TAGS :Viewed: 7 - Published at: a few seconds ago

[ How to extract a link from an html file using bash ]

I am trying to create a shell file that will grab all of the images from the toplist of wallbase.cc. So far I have it so that it curls the html code (using mac so no wget), and grabs all the links to the images. The only problem I am having is that when I grep for the links it returns <a href=link> <target=blank>. What I am trying to do is extract the link so that I can curl it into a file. I thought about using an external Java or C file to extract the links but I figure there is a pure bash way to do it.

Any help would be great.

edit: my commands so far

grep <a href="http://wallbase.cc/wallpaper/' wallbase.source

This returns all of the links including the html code. I just need to pipe this with some command in order to strip the html and leave the links

Answer 1

You can do all of that with your native grep

This options may just be what you are looking for grep's man page:

-E, --extended-regexp Interpret PATTERN as an extended regular expression (ERE, see below). (-E is specified by POSIX.)
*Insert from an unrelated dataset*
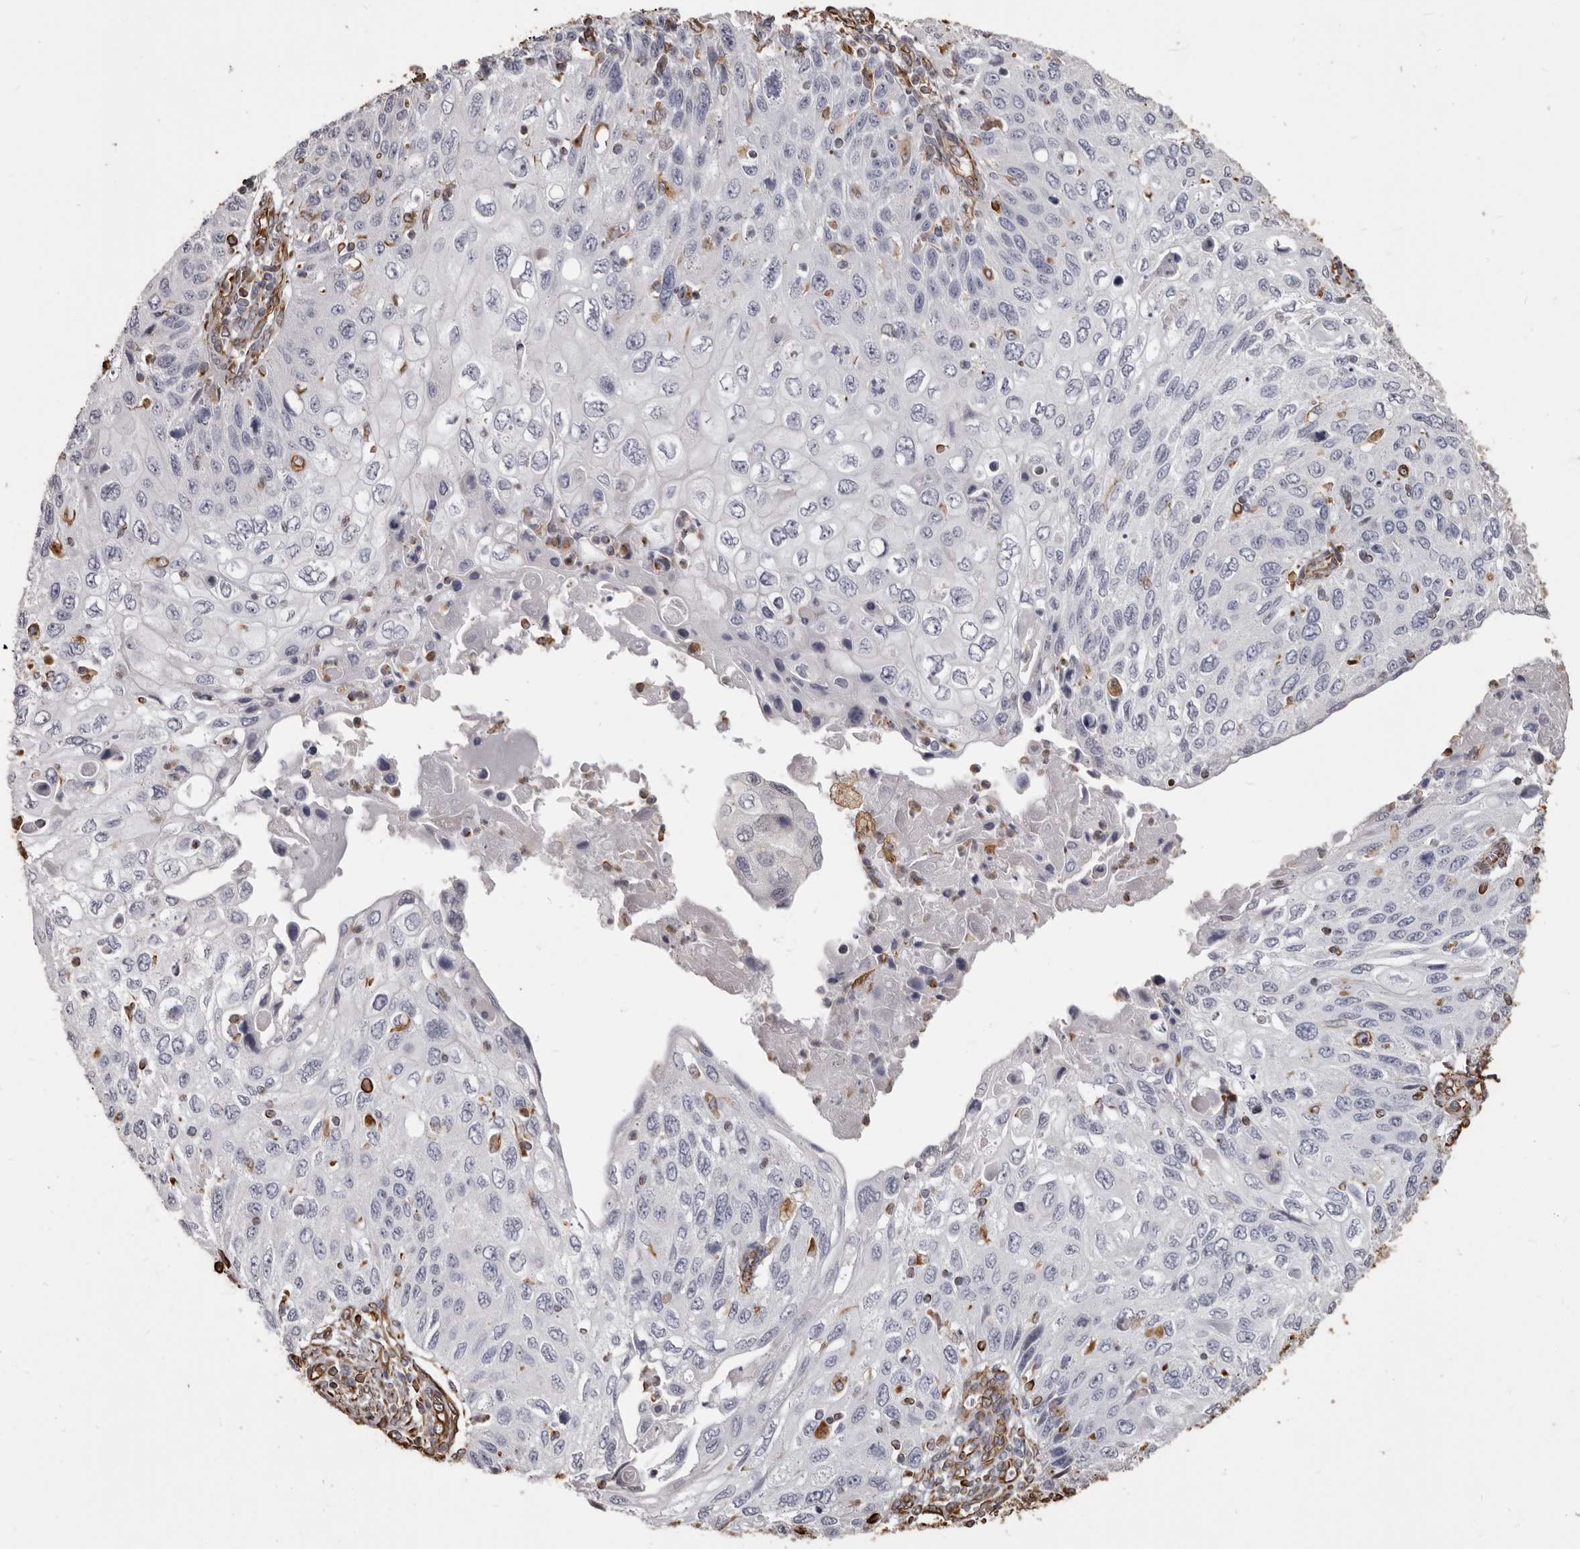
{"staining": {"intensity": "negative", "quantity": "none", "location": "none"}, "tissue": "cervical cancer", "cell_type": "Tumor cells", "image_type": "cancer", "snomed": [{"axis": "morphology", "description": "Squamous cell carcinoma, NOS"}, {"axis": "topography", "description": "Cervix"}], "caption": "Tumor cells are negative for brown protein staining in cervical squamous cell carcinoma.", "gene": "MTURN", "patient": {"sex": "female", "age": 70}}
-o, --only-matching Print only the matched (non-empty) parts of a matching line, with each such part on a separate output line.

curl <URL> | grep -o -E "href=[\"'](.*)[\"'] "

The regular expression is extremely generic but you may be able to refine it to your needs

Answer 2

You can do it with a single command:

mech-dump --links http://domain.tld/path

This command comes with perl module WWW::Mechanize